**Source records**
============
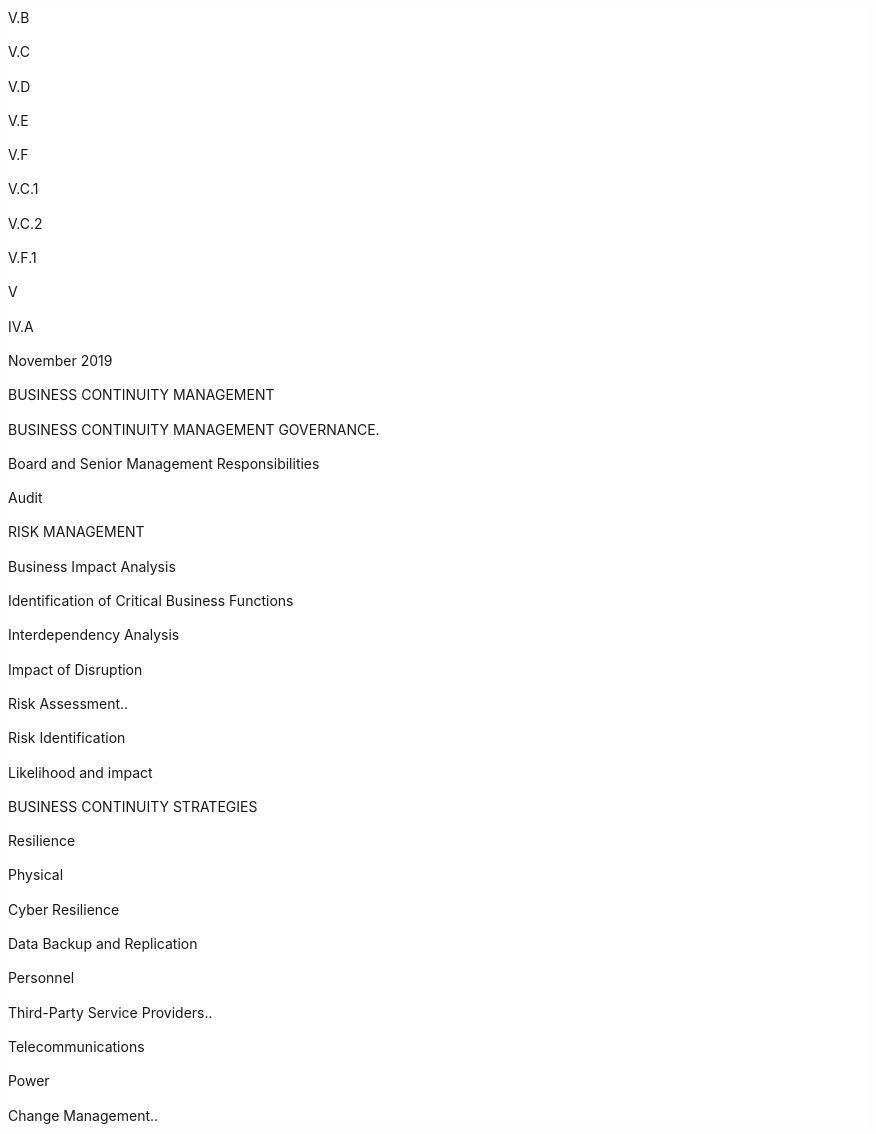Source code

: V.B 

V.C 

V.D 

V.E 

V.F 

V.C.1 

V.C.2 

V.F.1 

V 

IV.A 

November 2019 

BUSINESS CONTINUITY MANAGEMENT 

BUSINESS CONTINUITY MANAGEMENT GOVERNANCE. 

Board and Senior Management Responsibilities 

Audit 

RISK MANAGEMENT 

Business Impact Analysis 

Identification of Critical Business Functions 

Interdependency Analysis 

Impact of Disruption 

Risk Assessment.. 

Risk Identification 

Likelihood and impact 

BUSINESS CONTINUITY STRATEGIES 

Resilience 

Physical 

Cyber Resilience 

Data Backup and Replication 

Personnel 

Third-Party Service Providers.. 

Telecommunications 

Power 

Change Management..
============
**Prompt**
You need to copy every entry exactly, taking out only the pictures.

**Exercise solution**
Source code

: V.B 

V.C 

V.D 

V.E 

V.F 

V.C.1 

V.C.2 

V.F.1 

V 

IV.A 

November 2019 

BUSINESS CONTINUITY MANAGEMENT 

BUSINESS CONTINUITY MANAGEMENT GOVERNANCE. 

Board and Senior Management Responsibilities 

Audit 

RISK MANAGEMENT 

Business Impact Analysis 

Identification of Critical Business Functions 

Interdependency Analysis 

Impact of Disruption 

Risk Assessment.. 

Risk Identification 

Likelihood and impact 

BUSINESS CONTINUITY STRATEGIES 

Resilience 

Physical 

Cyber Resilience 

Data Backup and Replication 

Personnel 

Third-Party Service Providers.. 

Telecommunications 

Power 

Change Management..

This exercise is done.